Russia’s first national memorial commemorating victims of Soviet repression is currently being erected beside Moscow’s central ring road. The Wall of Grief, created by artist Georgy Frangulyan, is a huge, curved bronze sculpture made up of faceless human figures, largely representing the millions deported, imprisoned and executed under Joseph Stalin.
Stalin’s rule from 1929—53 saw millions die as the result of deportation, famine, forced collectivisation, execution and poor conditions in prison camps.
“It was a catastrophe on a universal scale, one of the greatest human atrocities. It was impossible for me not to be affected by that,” notes artist Georgy Frangulyan, quoted by BBC News, also noting that the curved shape of the sculpture evokes the form of a scythe to stand as al symbol of a brutal machine that mowed down innocent victims. Spaces in the memorial allow viewers to step into the mass of figures, and sense the weight of the atrocity.
“It’s not normal, representative art. It’s an expression of feelings, of fear and alarm. It depicts all the lives that were scratched out ruthlessly,” Frangulyan explains.

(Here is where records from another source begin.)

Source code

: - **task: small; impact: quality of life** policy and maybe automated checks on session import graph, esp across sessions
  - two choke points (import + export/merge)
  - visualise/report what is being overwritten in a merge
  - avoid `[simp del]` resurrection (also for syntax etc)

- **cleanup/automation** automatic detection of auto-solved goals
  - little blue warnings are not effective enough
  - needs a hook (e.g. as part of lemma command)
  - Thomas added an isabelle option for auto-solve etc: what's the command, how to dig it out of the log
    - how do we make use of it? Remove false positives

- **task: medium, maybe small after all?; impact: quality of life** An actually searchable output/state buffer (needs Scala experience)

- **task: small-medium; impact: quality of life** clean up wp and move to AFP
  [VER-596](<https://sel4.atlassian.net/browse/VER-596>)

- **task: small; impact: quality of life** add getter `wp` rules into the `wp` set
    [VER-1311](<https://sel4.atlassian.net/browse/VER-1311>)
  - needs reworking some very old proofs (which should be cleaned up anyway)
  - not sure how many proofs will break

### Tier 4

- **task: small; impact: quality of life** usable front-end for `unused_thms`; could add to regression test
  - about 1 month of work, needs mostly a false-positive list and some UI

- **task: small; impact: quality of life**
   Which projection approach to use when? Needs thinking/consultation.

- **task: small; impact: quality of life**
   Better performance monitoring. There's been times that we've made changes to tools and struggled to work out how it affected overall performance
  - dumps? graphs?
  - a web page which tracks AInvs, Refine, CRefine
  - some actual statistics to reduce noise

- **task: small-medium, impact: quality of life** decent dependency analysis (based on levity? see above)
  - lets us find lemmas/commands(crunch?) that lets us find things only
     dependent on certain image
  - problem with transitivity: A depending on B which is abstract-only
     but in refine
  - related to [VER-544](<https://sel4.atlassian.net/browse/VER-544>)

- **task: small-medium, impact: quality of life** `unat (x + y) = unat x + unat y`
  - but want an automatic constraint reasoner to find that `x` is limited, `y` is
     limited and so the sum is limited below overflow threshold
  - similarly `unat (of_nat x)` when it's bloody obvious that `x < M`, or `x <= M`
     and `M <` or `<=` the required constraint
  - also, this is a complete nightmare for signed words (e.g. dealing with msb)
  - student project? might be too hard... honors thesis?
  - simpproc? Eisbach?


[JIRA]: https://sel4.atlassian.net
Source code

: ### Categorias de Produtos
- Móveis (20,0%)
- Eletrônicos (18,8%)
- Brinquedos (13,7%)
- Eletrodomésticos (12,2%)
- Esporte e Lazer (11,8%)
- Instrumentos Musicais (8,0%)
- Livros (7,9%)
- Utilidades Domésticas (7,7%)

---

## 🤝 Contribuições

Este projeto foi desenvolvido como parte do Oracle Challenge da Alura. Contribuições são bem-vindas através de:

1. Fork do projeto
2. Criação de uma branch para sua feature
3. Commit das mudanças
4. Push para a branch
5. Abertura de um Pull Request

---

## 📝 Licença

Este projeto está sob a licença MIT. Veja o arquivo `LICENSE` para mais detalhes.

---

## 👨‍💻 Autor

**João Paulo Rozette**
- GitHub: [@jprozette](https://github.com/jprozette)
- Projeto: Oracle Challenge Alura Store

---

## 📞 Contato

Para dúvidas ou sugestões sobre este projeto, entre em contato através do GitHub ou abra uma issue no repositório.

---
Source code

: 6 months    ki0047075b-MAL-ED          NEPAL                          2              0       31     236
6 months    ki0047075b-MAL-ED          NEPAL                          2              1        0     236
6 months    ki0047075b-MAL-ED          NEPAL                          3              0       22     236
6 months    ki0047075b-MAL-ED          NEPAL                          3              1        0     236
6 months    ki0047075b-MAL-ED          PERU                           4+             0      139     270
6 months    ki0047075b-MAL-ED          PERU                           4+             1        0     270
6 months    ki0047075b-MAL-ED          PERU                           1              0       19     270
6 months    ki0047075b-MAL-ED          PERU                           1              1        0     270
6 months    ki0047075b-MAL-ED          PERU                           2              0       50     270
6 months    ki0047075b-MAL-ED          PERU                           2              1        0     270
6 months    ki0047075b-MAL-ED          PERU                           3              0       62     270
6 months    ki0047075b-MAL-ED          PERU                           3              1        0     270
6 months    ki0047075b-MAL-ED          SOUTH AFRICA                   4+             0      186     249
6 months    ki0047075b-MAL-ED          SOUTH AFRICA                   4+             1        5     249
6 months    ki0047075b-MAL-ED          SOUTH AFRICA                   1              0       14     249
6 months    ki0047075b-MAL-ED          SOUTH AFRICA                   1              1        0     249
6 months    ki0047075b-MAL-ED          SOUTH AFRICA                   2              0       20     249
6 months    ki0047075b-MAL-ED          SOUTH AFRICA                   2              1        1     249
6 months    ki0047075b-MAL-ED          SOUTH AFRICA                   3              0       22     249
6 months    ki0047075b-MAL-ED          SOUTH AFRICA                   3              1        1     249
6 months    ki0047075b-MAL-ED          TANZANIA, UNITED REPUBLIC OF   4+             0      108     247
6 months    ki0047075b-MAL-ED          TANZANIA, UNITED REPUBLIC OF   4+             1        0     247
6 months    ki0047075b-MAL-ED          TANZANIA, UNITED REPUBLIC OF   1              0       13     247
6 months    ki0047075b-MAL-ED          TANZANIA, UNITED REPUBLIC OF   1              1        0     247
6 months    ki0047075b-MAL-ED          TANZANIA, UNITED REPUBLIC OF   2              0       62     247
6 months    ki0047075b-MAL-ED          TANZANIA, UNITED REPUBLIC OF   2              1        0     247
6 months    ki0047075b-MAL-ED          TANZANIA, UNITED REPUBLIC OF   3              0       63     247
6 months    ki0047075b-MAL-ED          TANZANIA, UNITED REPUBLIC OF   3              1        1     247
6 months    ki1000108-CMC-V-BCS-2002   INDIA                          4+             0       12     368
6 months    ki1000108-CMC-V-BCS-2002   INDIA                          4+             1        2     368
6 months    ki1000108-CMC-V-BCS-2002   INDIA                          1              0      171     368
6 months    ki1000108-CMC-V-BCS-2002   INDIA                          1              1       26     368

In recent years the Russian government has increasingly portrayed Stalin as a hero, under whom the Soviet Union won victory over the Nazis — in June, for example, President Vladimir Putin himself claimed that Russia’s enemies were excessively “demonising” Stalin. Nevertheless, The Wall of Grief is part-funded by the Moscow city government and forms part of a wider programme approved by the prime minister in 2015, which contends that Russia must “immortalise the memory of the many millions of its citizens who were victims of political repression” if it is to take on a key role in the international community. Despite partial government funding and additional finance through donations, Frangulyan notes that the project has still faced a funding shortfall.